### Source material

------------------------

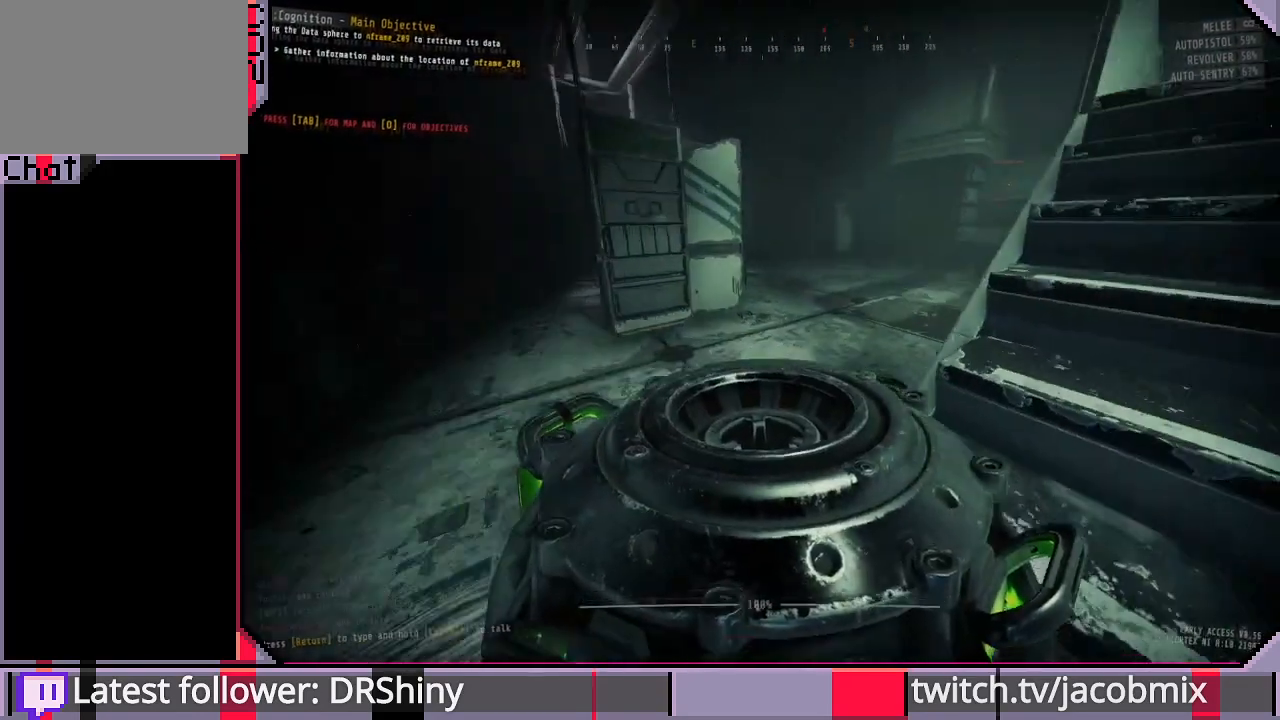
{"keys": ["w"], "mouse": [], "events": [[200, "ctrl", "up"]]}
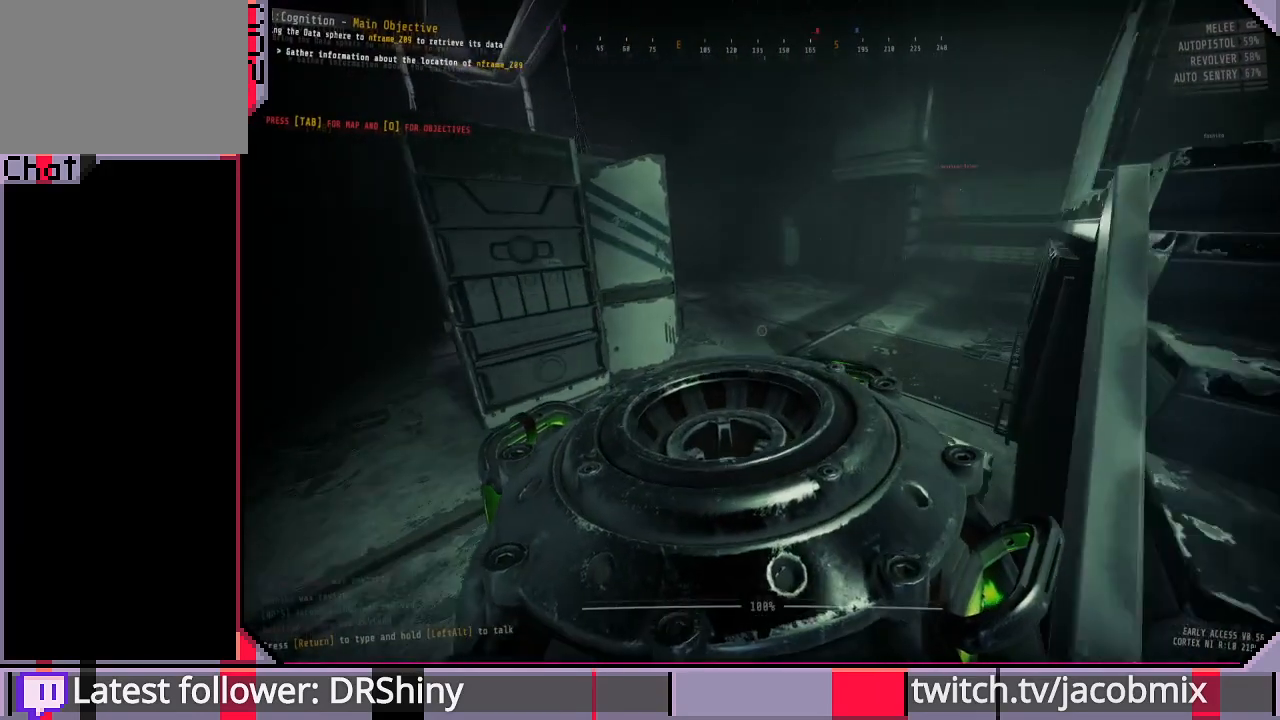
{"keys": ["w"], "mouse": [], "events": [[67, "ctrl", "down"], [200, "ctrl", "up"]]}
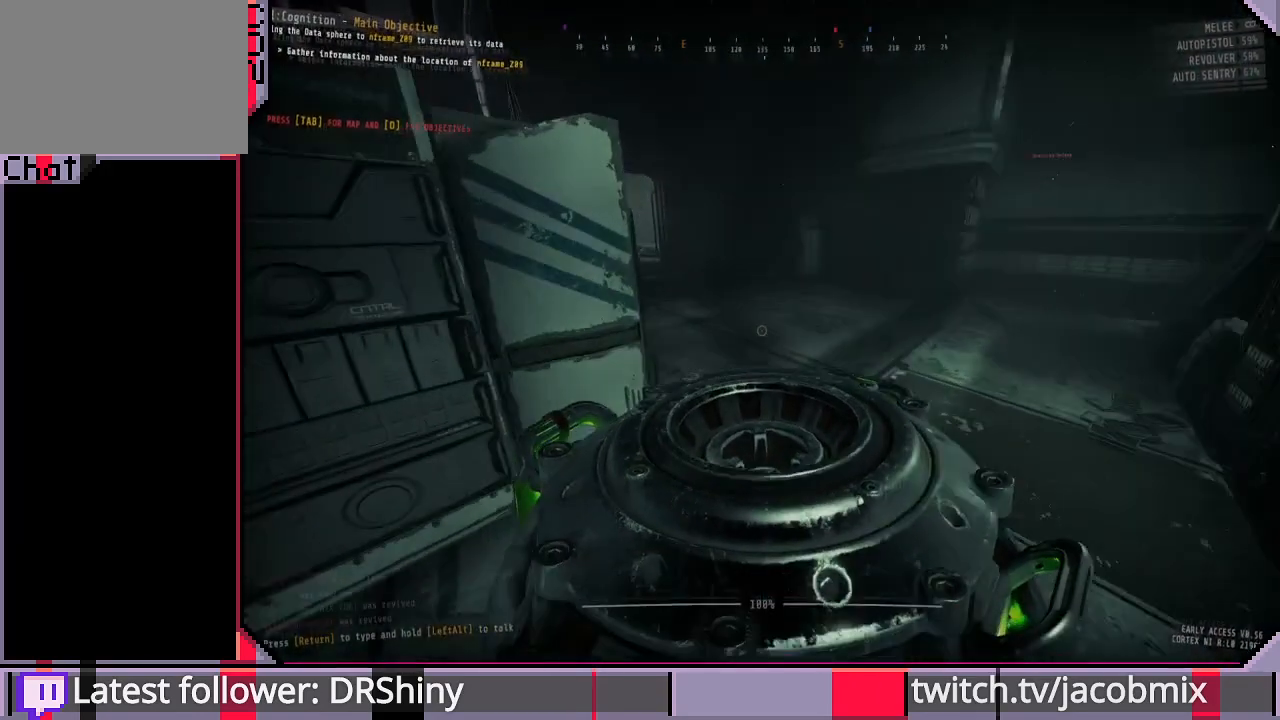
{"keys": ["w"], "mouse": [], "events": [[300, "d", "down"], [433, "d", "up"]]}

------------------------

Could the data above be copied out exactly, with no pictures kept?

{"keys": ["w"], "mouse": [], "events": [[200, "ctrl", "up"]]}
{"keys": ["w"], "mouse": [], "events": [[67, "ctrl", "down"], [200, "ctrl", "up"]]}
{"keys": ["w"], "mouse": [], "events": [[300, "d", "down"], [433, "d", "up"]]}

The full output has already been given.